Marseille
IEJ & ECS de Marseille : Deux parrains de choc
Marseille # Services

IEJ & ECS de Marseille : Deux parrains de choc

Jean-Pierre Foucault et Pape Diouf qui prêtent leur image et leur notoriété aux nouvelles écoles de journalisme et de communication de la Cité phocéenne: voilà l'information qui fait actuellement le buzz dans la planète média marseillaise.

Jean-Pierre Foucault a souhaité désamorcer lui-même la bombe lâchée avec l'annonce de sa participation, aux côtés de Pape Diouf, à la naissance de l'Institut européen de journalisme et de l'École européenne de la communication de Marseille: «On peut se demander: ?Mais que fait-il là? Il n'est même pas journaliste!? C'est vrai. Mais je suis, on peut le reconnaître, un communicant, à travers deux médias importants que sont la radio et la télévision. La notoriété aidant, on m'a plusieurs fois demandé d'associer mon nom à des écoles. J'ai toujours refusé». Pourtant, lorsque Franck Papazian, président du groupe ECS-IEJ, qui gère déjà quatre écoles de communication à Paris, Bruxelles, Toulouse et Strasbourg, et une école de journalisme à Paris, lui a proposé de participer à la naissance de deux écoles à Marseille, l'animateur de TF1 n'a pas hésité. «Lorsque j'ai vu le sérieux, la qualité et le niveau de placement des établissements existants, j'ai accepté de faire partie de l'aventure. La crise de la presse existe, ne la nions pas. Mais il ne faut pas priver les jeunes qui ont envie de faire ce métier de la possibilité d'apprendre».




Ouverture en octobre2010

Un argument qui a également fait mouche pour Pape Diouf, ancien président de l'OM, et lui-même journaliste de formation, qui voit dans cette «aventure» un véritable «retour aux sources». Les deux professionnels, actionnaires des écoles, pourraient également y intervenir de manière ponctuelle, dès l'ouverture des établissements, en octobre2010, au nº408 de l'avenue du Prado, à Marseille. «Notre objectif est d'assurer à nos élèves - au nombre de 50 pour cette première rentrée - une insertion professionnelle réussie, explique Franck Papazian.

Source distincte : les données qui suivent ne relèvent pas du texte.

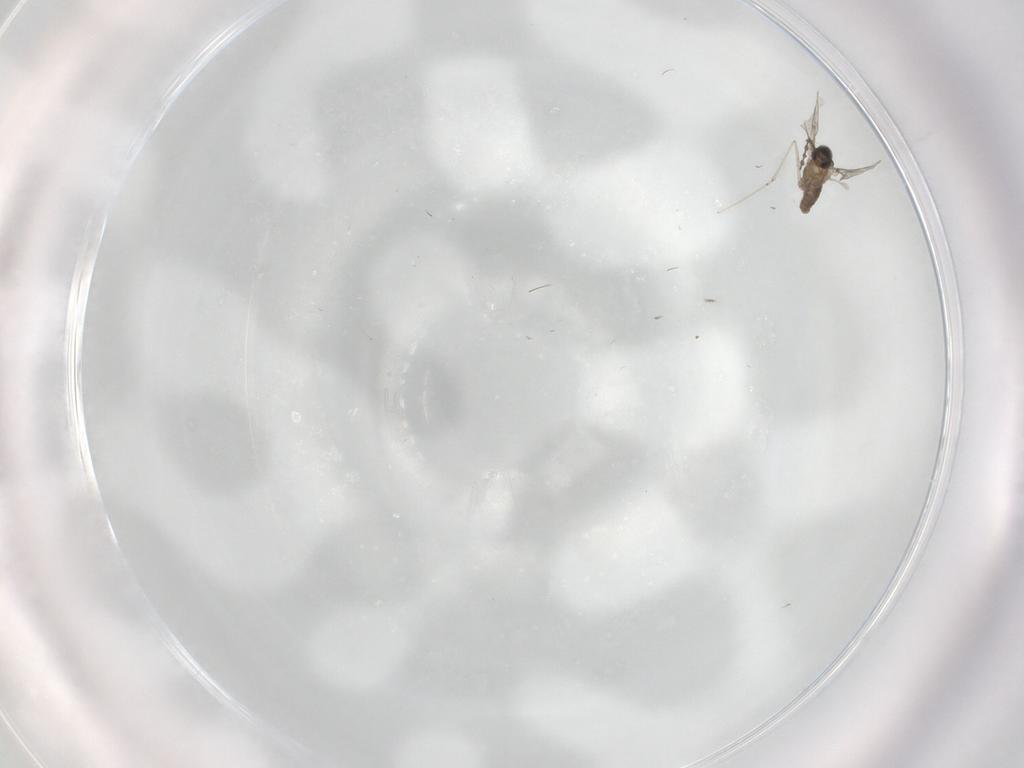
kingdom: Animalia
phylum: Arthropoda
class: Insecta
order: Diptera
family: Cecidomyiidae
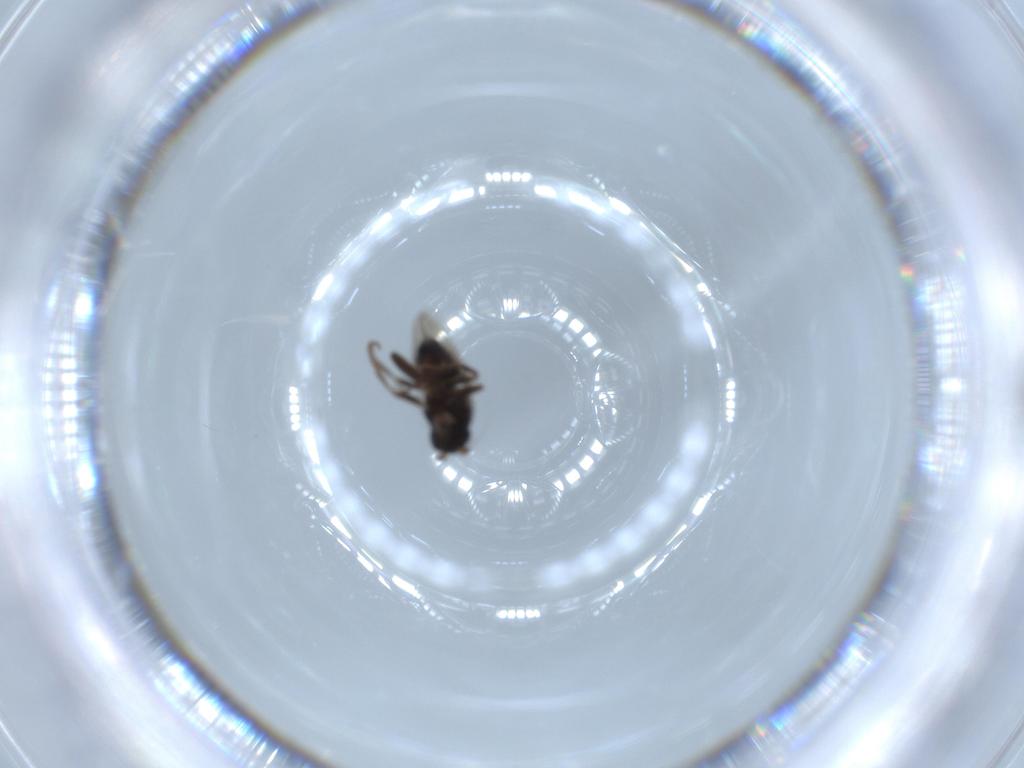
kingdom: Animalia
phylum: Arthropoda
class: Insecta
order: Diptera
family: Sphaeroceridae
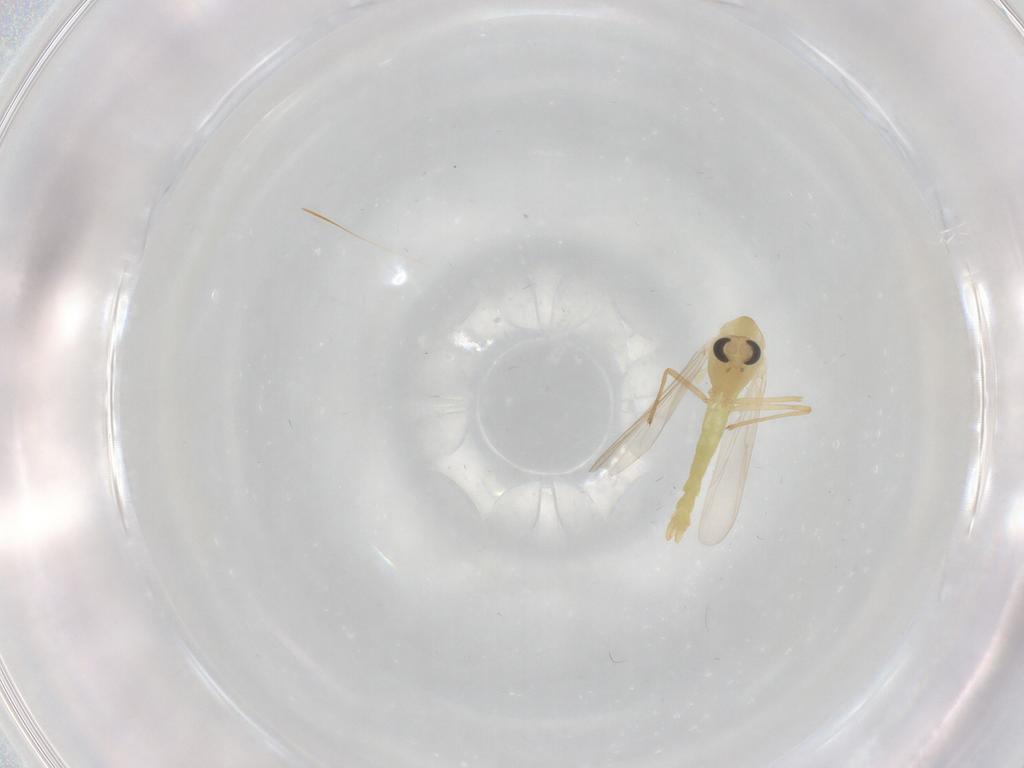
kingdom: Animalia
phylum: Arthropoda
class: Insecta
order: Diptera
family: Chironomidae
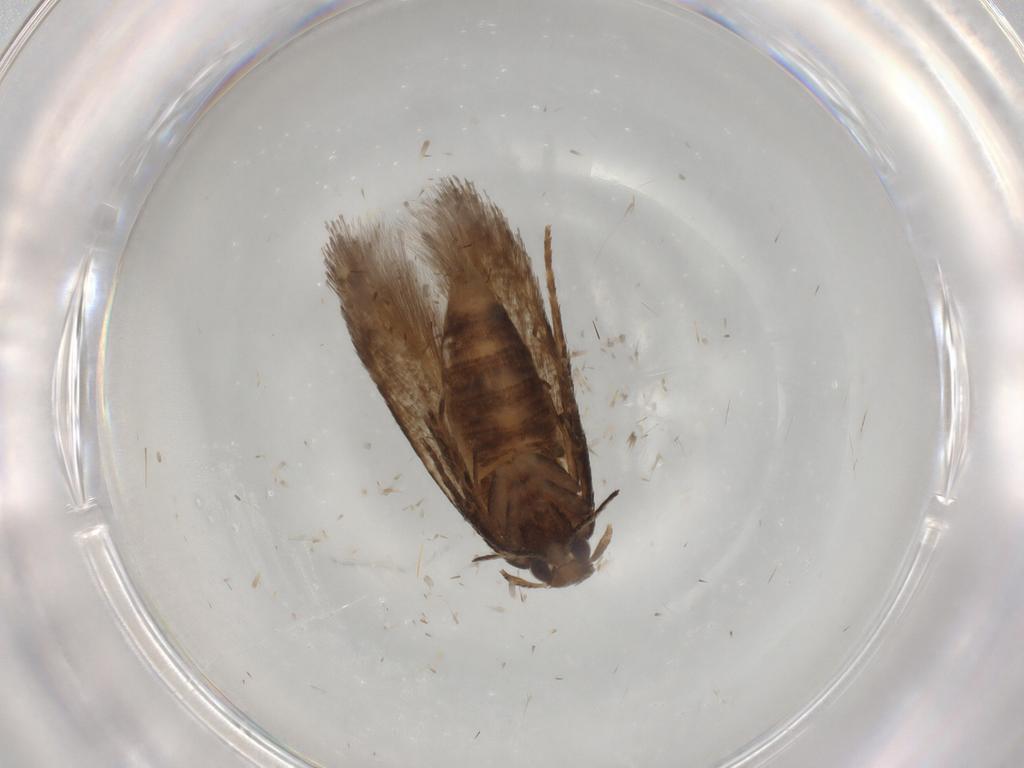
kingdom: Animalia
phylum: Arthropoda
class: Insecta
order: Lepidoptera
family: Cosmopterigidae
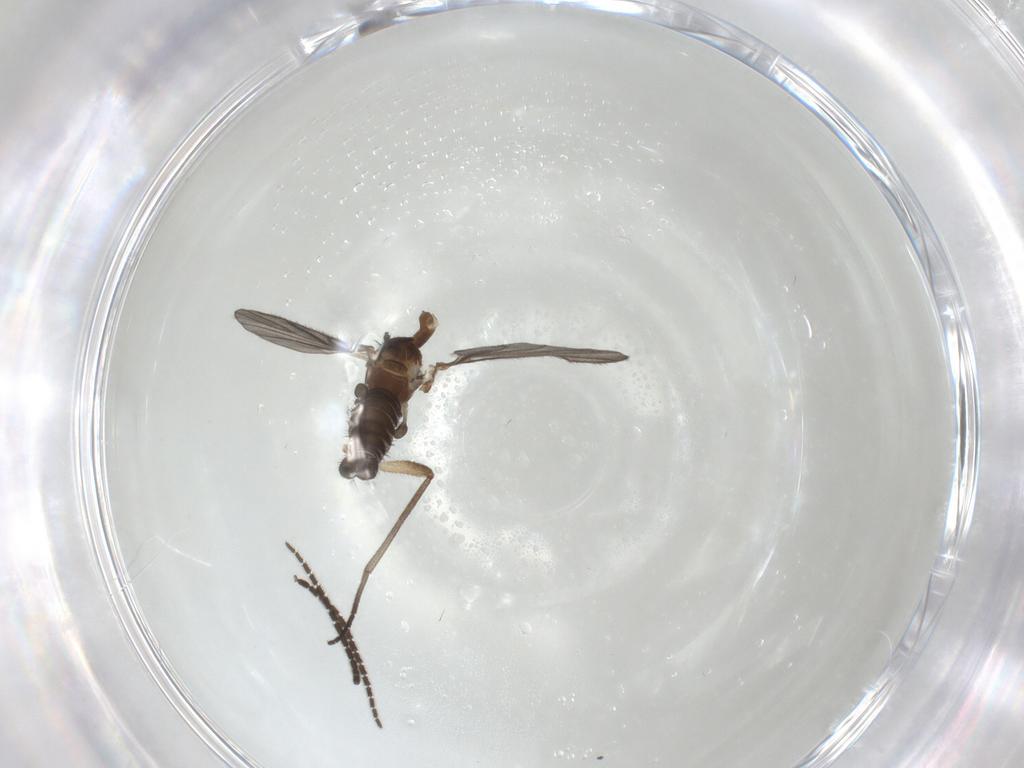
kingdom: Animalia
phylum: Arthropoda
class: Insecta
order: Diptera
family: Sciaridae
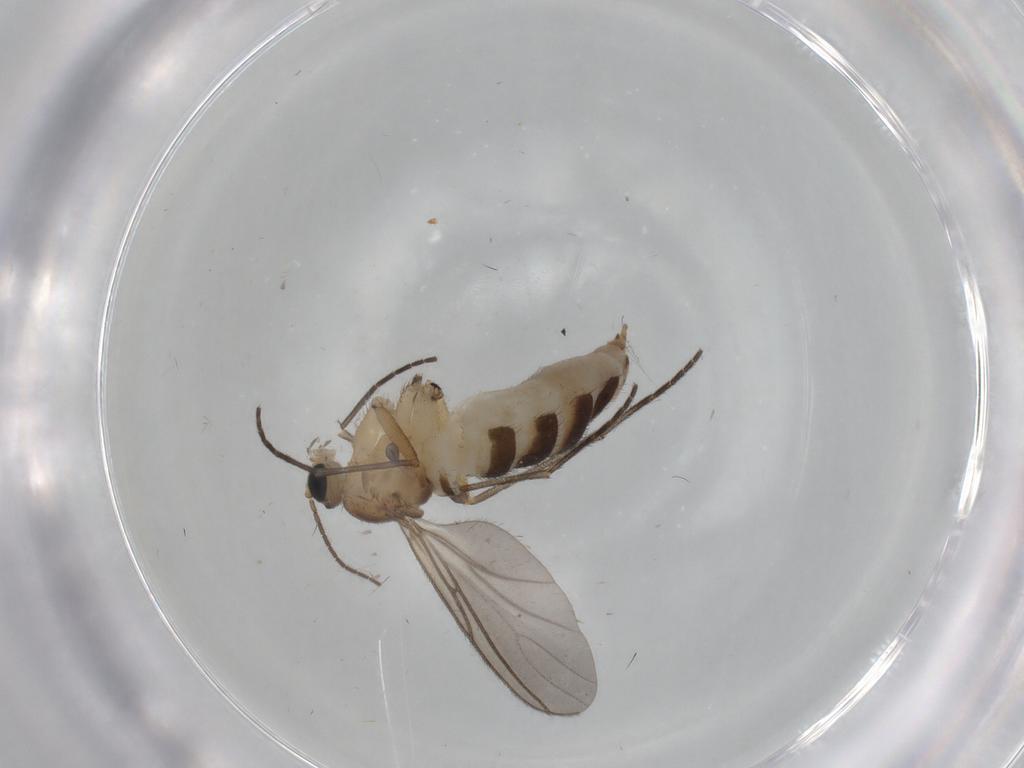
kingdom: Animalia
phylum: Arthropoda
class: Insecta
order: Diptera
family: Sciaridae
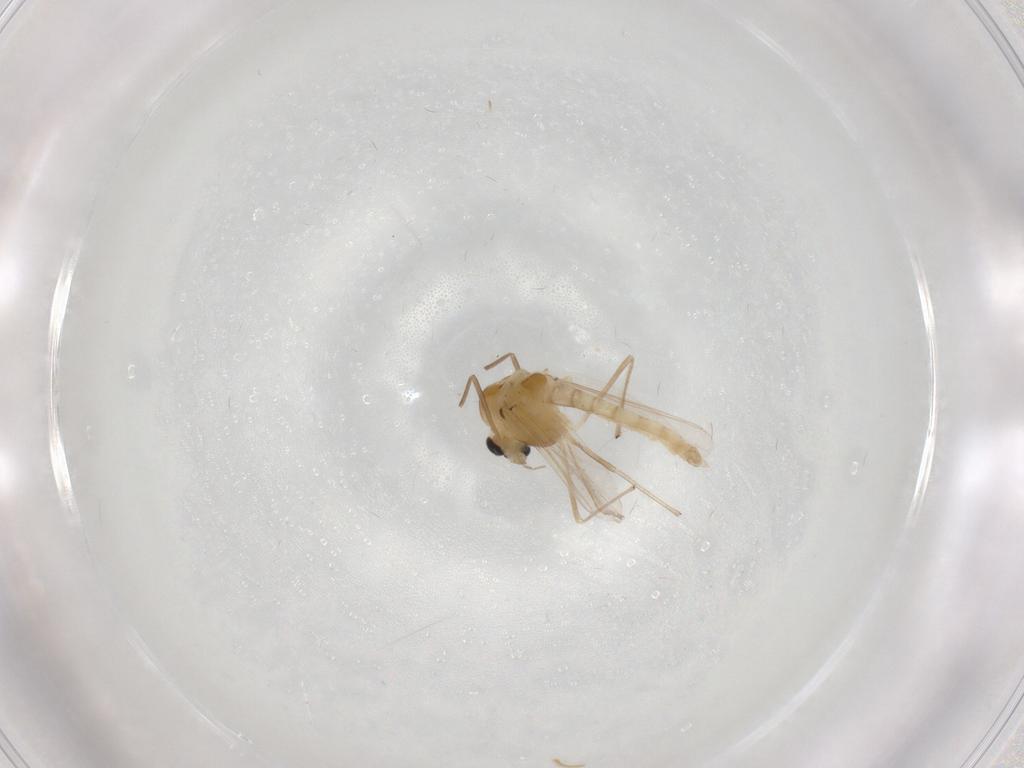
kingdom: Animalia
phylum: Arthropoda
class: Insecta
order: Diptera
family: Chironomidae
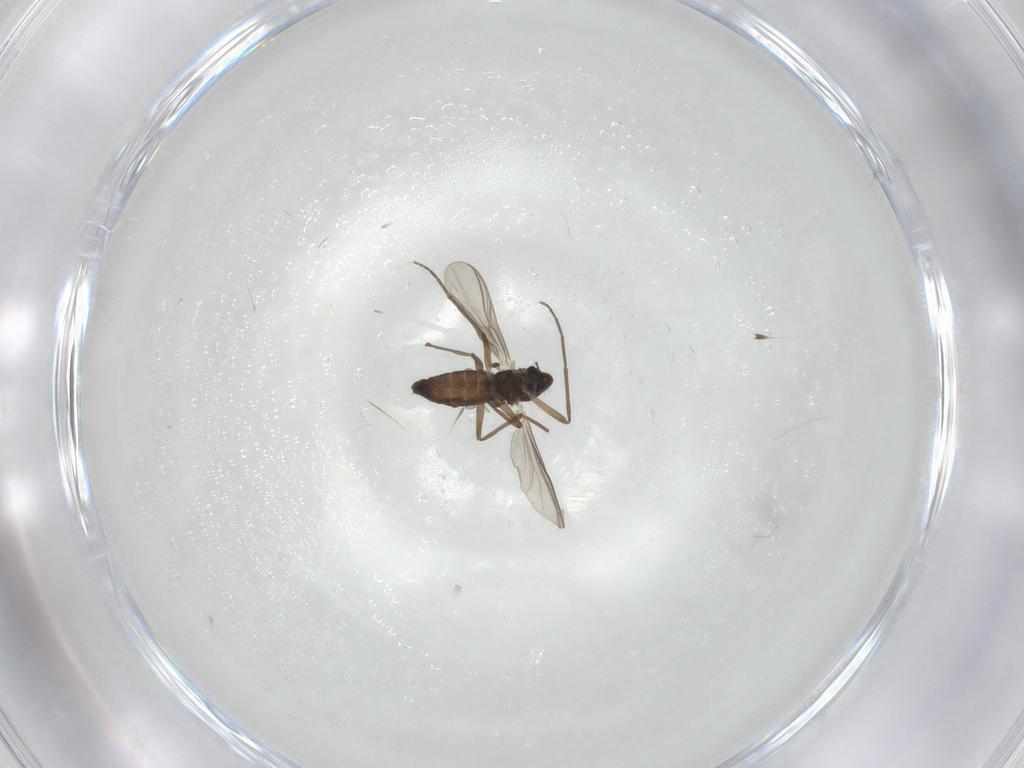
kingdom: Animalia
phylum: Arthropoda
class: Insecta
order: Diptera
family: Chironomidae
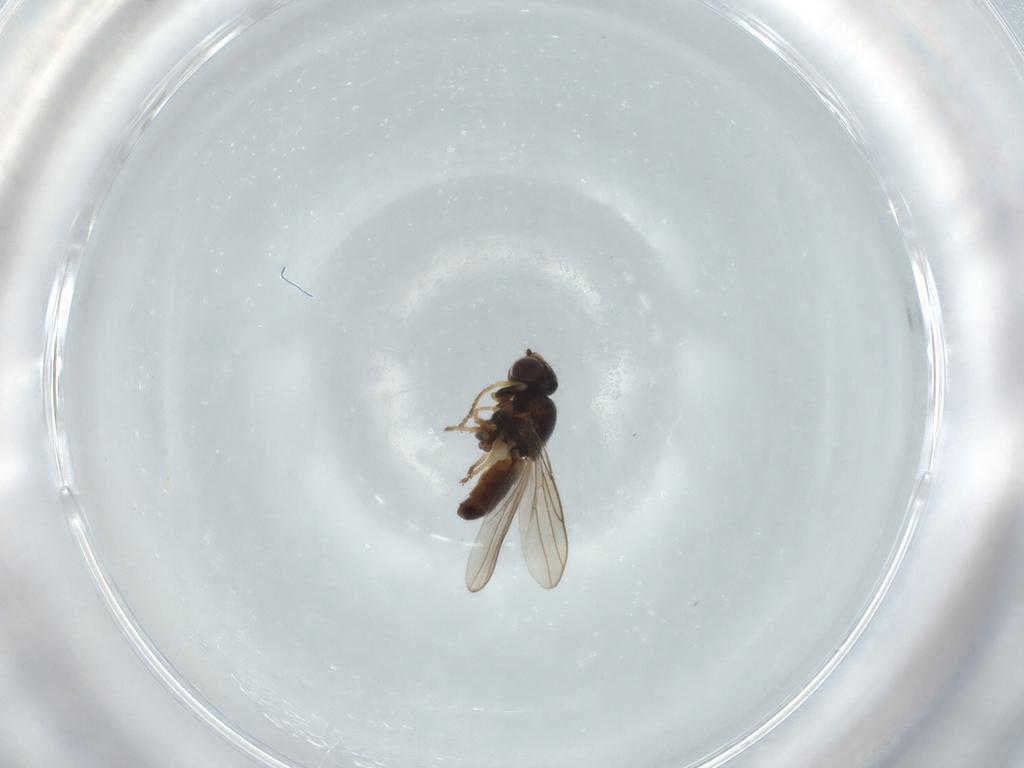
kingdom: Animalia
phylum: Arthropoda
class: Insecta
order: Diptera
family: Chloropidae
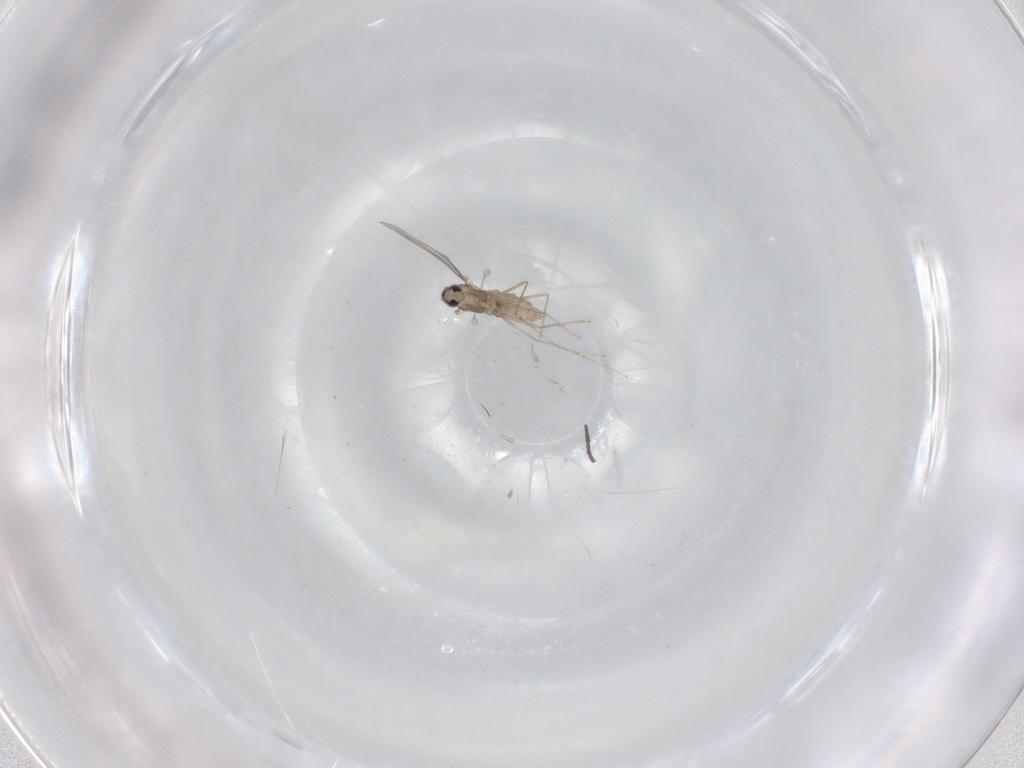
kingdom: Animalia
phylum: Arthropoda
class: Insecta
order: Diptera
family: Cecidomyiidae
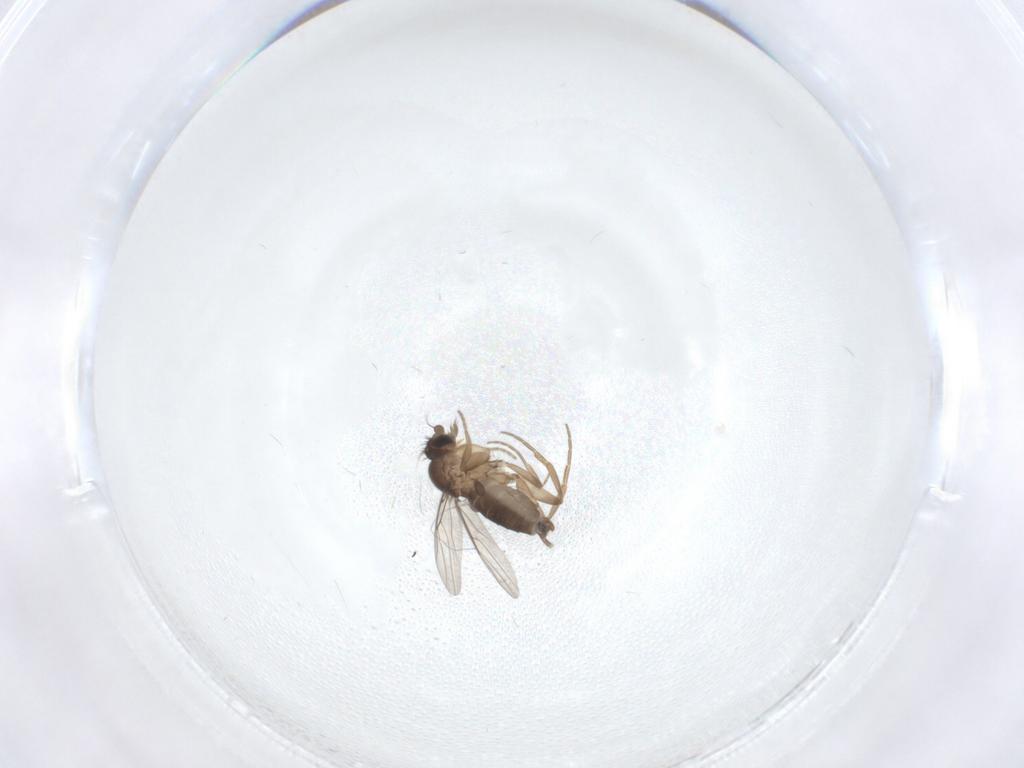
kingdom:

Nous leur proposerons les meilleurs intervenants, les meilleurs réseaux... L'enseignement prodigué dans nos écoles doit permettre à ceux qui le souhaitent d'exercer leurs métiers dans leur région». Pour le président du groupe ECS-IEJ, ces nouvelles structures viennent en complément de l'école déjà existante dans la ville. «Soyons clairs, nous ne créons pas ces établissements parce qu'il y aurait une mauvaise école à Marseille, précise-t-il. Nous sommes dans une logique de marché, et nos ADN sont différents. Nous insistons moins sur la partie académique que sur la partie professionnelle. Tous nos intervenants seront des professionnels, et nos étudiants bénéficieront d'au moins six mois de stage en trois ans». Les frais de scolarité de ces deux nouvelles écoles privées, reconnues par l'Etat mais non agréées par la profession, sont de l'ordre de 5.500 € par an. Le cursus, qui dure trois ans, est accessible aux bacheliers, sous conditions d'admission.